### ASSIGNMENT A
Do these statements agree with the article on wilderness riders below? Answer yes or no for each, and quote the article's deciding words. (i) The transportation bill passed both houses of Congress on May 22. (ii) President Clinton signed the bill on May 22. (iii) Becky Rom is the Sierra Club's legislative director.

### EXTRACTED TEXT
++++++++++++++++++++
Last year, Minnesota Rep. James Oberstar (D) introduced a bill that would roll back wilderness protections for the Boundary Waters Canoe Area Wilderness in his state. It would allow trucks to haul boats across three portages in wilderness areas. The Sierra Club has been fighting this measure vigorously, not just to protect the Boundary Waters, but to prevent such a step backwards from becoming a precedent for other wilderness areas.

Though the bill is controversial and has drawn strong bipartisan opposition, it escaped public scrutiny and floor debate. Oberstar used his position as senior Democrat on the House Transportation Committee to attach a slightly scaled-back version to the $217 billion federal transportation bill, which then passed both houses by a wide margin on May 22. President Clinton signed it on June 8.

"Rep. Oberstar ignored the public will," said Becky Rom, chair of the Friends of the Boundary Waters Wilderness. "This bill would never become law if it were standing alone."

There's more sneaky stuff ahead, warned Sierra Club Legislative Director Debbie Sease. "Members of the 105th Congress know that a direct attack on laws that protect our environment is political suicide. Popular support for environmental protection is that strong. So they're resorting to backdoor deals, attaching anti-environment measures that couldn't pass on their own as ėriders' to unrelated must-pass bills."

Other anti-environmental riders already "hosted" by massive budget bills this year include one that transfers National Park Service land to the city of Albuquerque to facilitate the construction of a six-lane commuter highway through Petroglyphs National Monument in New Mexico, another that will delay implementation of clean-air programs for national parks and one that authorizes the construction of a road through Denali National Park in Alaska.

"Individually, these riders may not seem that dangerous," said Sease, "but taken together and combined with those waiting in the wings, they represent an incremental dismantling of the laws and programs that protect our natural heritage. Whether the Exxon Valdez spilled all its oil at once or a thousand gallons at a time, the results would still be devastating."
++++++++++++++++++++
### STORED DATA
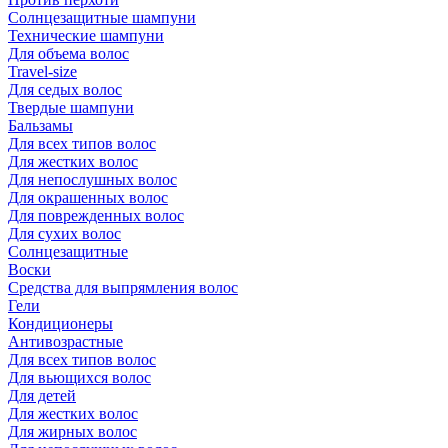
Солнцезащитные шампуни
Технические шампуни
Для объема волос
Travel-size
Для седых волос
Твердые шампуни
Бальзамы
Для всех типов волос
Для жестких волос
Для непослушных волос
Для окрашенных волос
Для поврежденных волос
Для сухих волос
Солнцезащитные
Воски
Средства для выпрямления волос
Гели
Кондиционеры
Антивозрастные
Для всех типов волос
Для вьющихся волос
Для детей
Для жестких волос
Для жирных волос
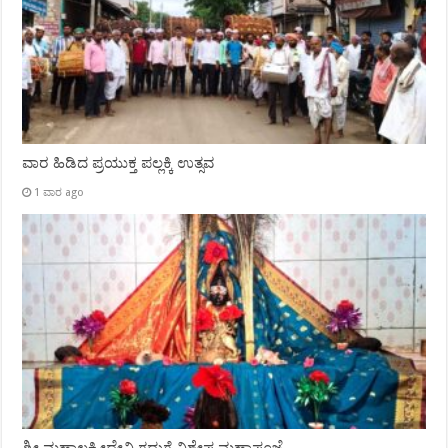
ವಾರ ಹಿಡಿದ ಪ್ರಯುಕ್ತ ಪಲ್ಲಕ್ಕಿ ಉತ್ಸವ
1 ವಾರ ago
ಶ್ರೀ ಮಹಾಲಕ್ಷ್ಮೀದೇವಿ ಗದ್ಗುಗೆ ವಿಶೇಷ ಮಹಾಪೂಜೆ,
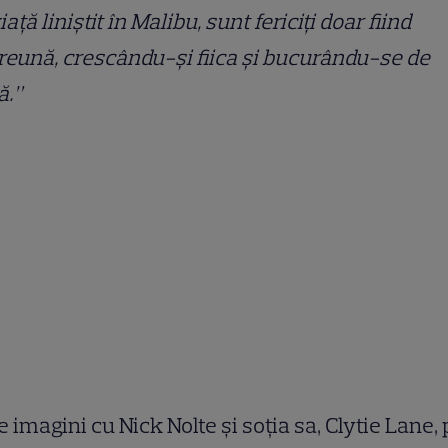
iață liniștit în Malibu, sunt fericiți doar fiind
eună, crescându-și fiica și bucurându-se de
ă.”
e imagini cu Nick Nolte și soția sa, Clytie Lane, 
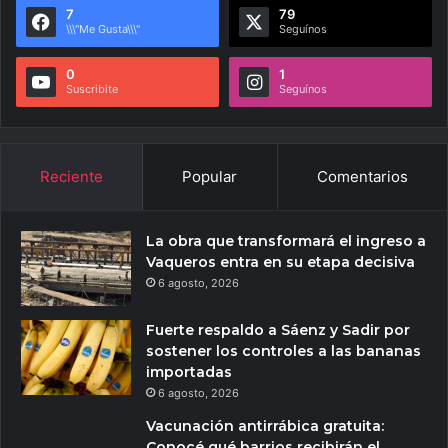
7
79
\\\"Me Gusta\\\"
Seguínos
0
1
Suscribite
Seguínos
Reciente
Popular
Comentarios
La obra que transformará el ingreso a
Vaqueros entra en su etapa decisiva
6 agosto, 2026
Fuerte respaldo a Sáenz y Sadir por
sostener los controles a las bananas
importadas
6 agosto, 2026
Vacunación antirrábica gratuita:
Conocé qué barrios recibirán el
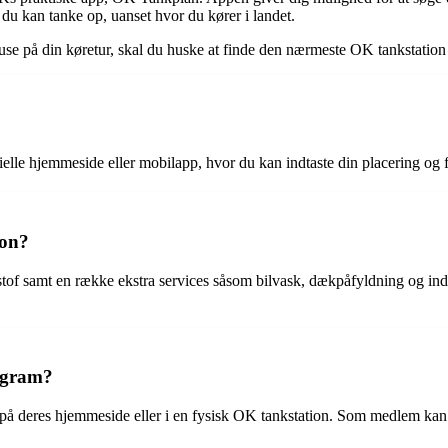
u kan tanke op, uanset hvor du kører i landet.
use på din køretur, skal du huske at finde den nærmeste OK tankstation o
le hjemmeside eller mobilapp, hvor du kan indtaste din placering og få 
ion?
dstof samt en række ekstra services såsom bilvask, dækpåfyldning og
ogram?
på deres hjemmeside eller i en fysisk OK tankstation. Som medlem kan 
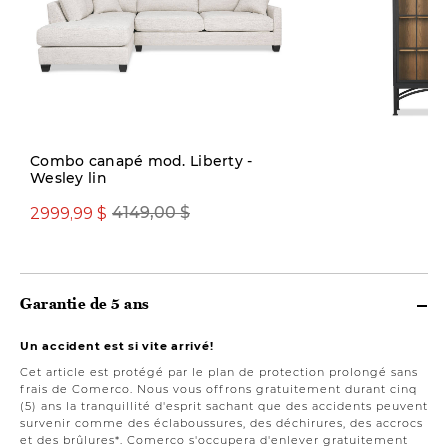
Combo canapé mod. Liberty -
Wesley lin
1999,00 $
2999,99 $
4149,00 $
Garantie de 5 ans
Un accident est si vite arrivé!
Cet article est protégé par le plan de protection prolongé sans
frais de Comerco. Nous vous offrons gratuitement durant cinq
(5) ans la tranquillité d'esprit sachant que des accidents peuvent
survenir comme des éclaboussures, des déchirures, des accrocs
et des brûlures*. Comerco s'occupera d'enlever gratuitement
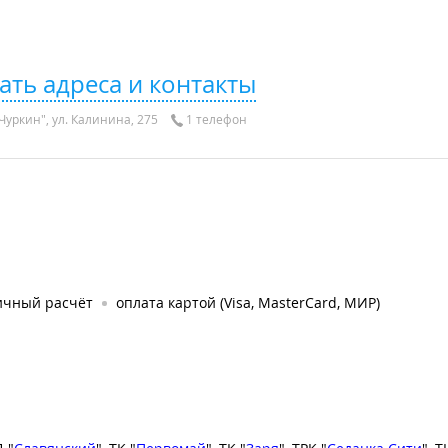
ать адреса и контакты
Чуркин", ул. Калинина, 275
1 телефон
ичный расчёт
оплата картой (Visa, MasterCard, МИР)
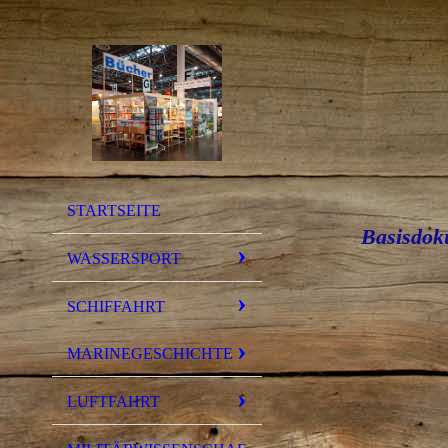
STARTSEITE
Basisdok
WASSERSPORT
SCHIFFAHRT
MARINEGESCHICHTE
LUFTFAHRT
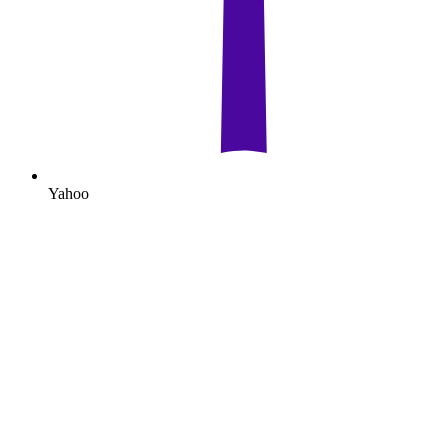
Yahoo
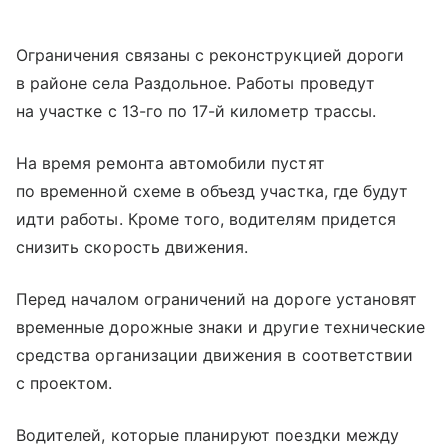
Ограничения связаны с реконструкцией дороги
в районе села Раздольное. Работы проведут
на участке с 13-го по 17-й километр трассы.
На время ремонта автомобили пустят
по временной схеме в объезд участка, где будут
идти работы. Кроме того, водителям придется
снизить скорость движения.
Перед началом ограничений на дороге установят
временные дорожные знаки и другие технические
средства организации движения в соответствии
с проектом.
Водителей, которые планируют поездки между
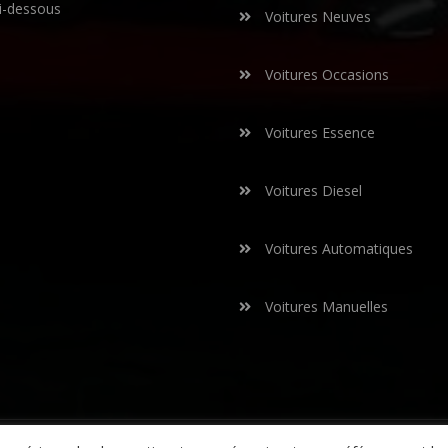
i-dessous
Voitures Neuves
Voitures Occasions
Voitures Essence
Voitures Diesel
Voitures Automatiques
Voitures Manuelles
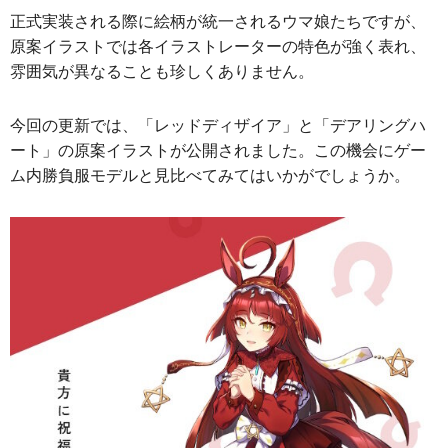
正式実装される際に絵柄が統一されるウマ娘たちですが、
原案イラストでは各イラストレーターの特色が強く表れ、
雰囲気が異なることも珍しくありません。
今回の更新では、「レッドディザイア」と「デアリングハ
ート」の原案イラストが公開されました。この機会にゲー
ム内勝負服モデルと見比べてみてはいかがでしょうか。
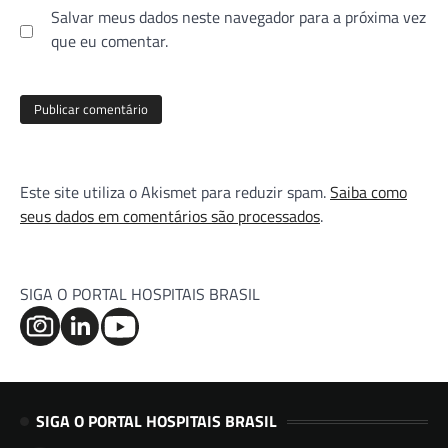
Salvar meus dados neste navegador para a próxima vez
que eu comentar.
Este site utiliza o Akismet para reduzir spam.
Saiba como
seus dados em comentários são processados
.
SIGA O PORTAL HOSPITAIS BRASIL
SIGA O PORTAL HOSPITAIS BRASIL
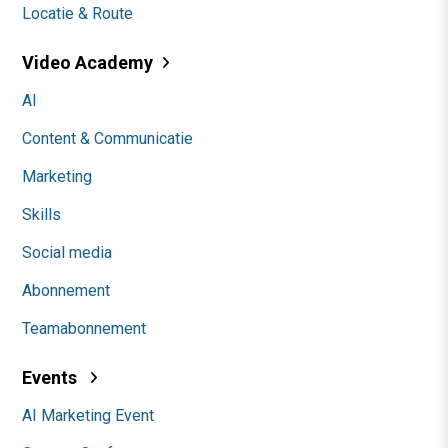
Locatie & Route
Video Academy
AI
Content & Communicatie
Marketing
Skills
Social media
Abonnement
Teamabonnement
Events
AI Marketing Event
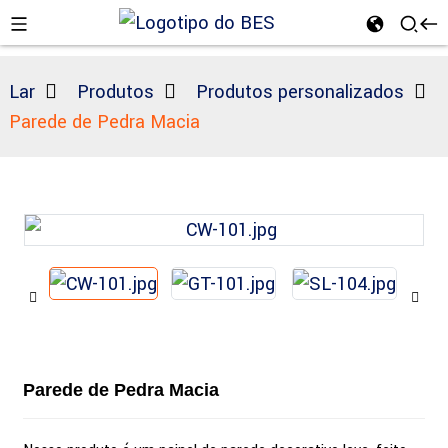
Lar
Produtos
Produtos personalizados
Parede de Pedra Macia
n
Parede de Pedra Macia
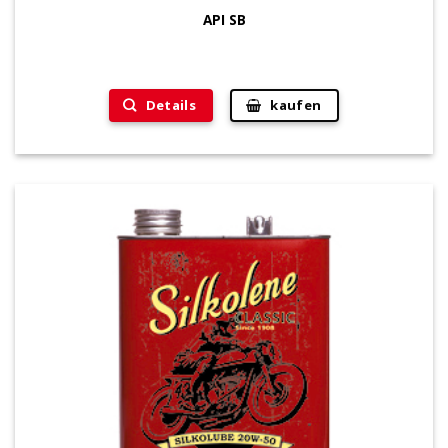
API SB
Details
kaufen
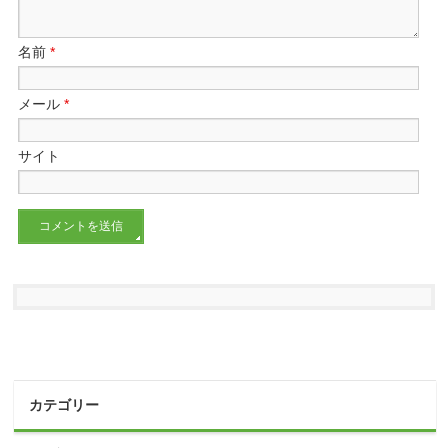
名前
*
メール
*
サイト
カテゴリー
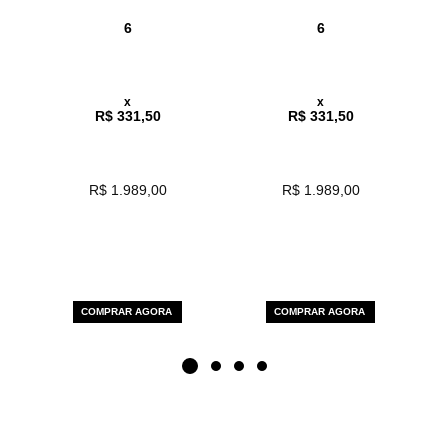
6
6
x
x
R$ 331,50
R$ 331,50
R$ 1.989,00
R$ 1.989,00
COMPRAR AGORA
COMPRAR AGORA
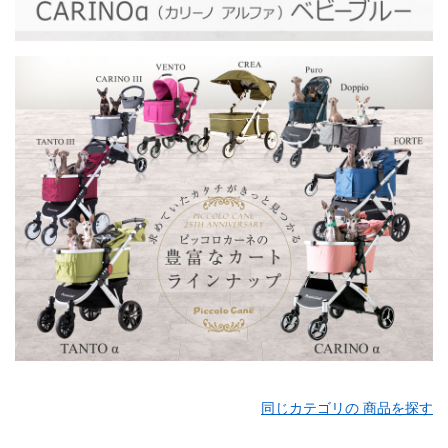
同じカテゴリの 商品を探す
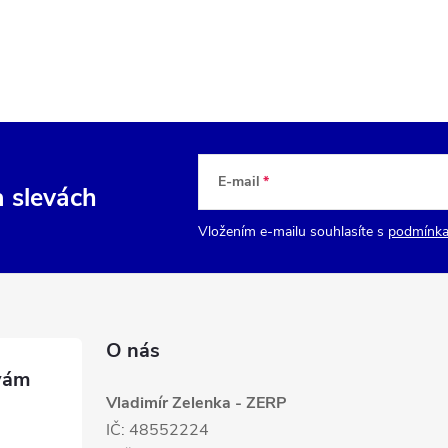
E-mail
a slevách
Vložením e-mailu souhlasíte s
podmínka
O nás
Vladimír Zelenka - ZERP
IČ: 48552224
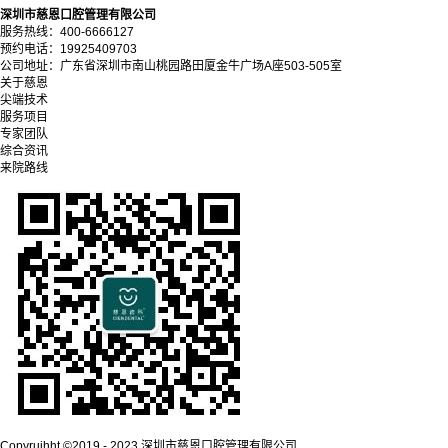
深圳市慈恩口腔管理有限公司
服务热线：400-6666127
预约电话：19925409703
公司地址：广东省深圳市南山桃园路田厦金牛广场A座503-505室
关于慈恩
尖端技术
服务项目
专家团队
综合资讯
来院路线
Copyrujhht ©2019 - 2023 深圳市慈恩口腔管理有限公司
++++++++++++++++++++
### ASSIGNMENT B
Can you reproduce the lines of the listing between the lines holding "u kan tanke" and "på deres hjemmeside", inclusive, switching "tankstation" to "benzinstation" and changing nothing else?

### RESPONSE A
(i) Yes: "passed both houses by a wide margin on May 22"
(ii) No: "President Clinton signed it on June 8."
(iii) No: "Becky Rom, chair of the Friends of the Boundary Waters Wilderness"

### RESPONSE B
u kan tanke op, uanset hvor du kører i landet.
use på din køretur, skal du huske at finde den nærmeste OK benzinstation o
le hjemmeside eller mobilapp, hvor du kan indtaste din placering og få 
ion?
dstof samt en række ekstra services såsom bilvask, dækpåfyldning og
ogram?
på deres hjemmeside eller i en fysisk OK benzinstation. Som medlem kan 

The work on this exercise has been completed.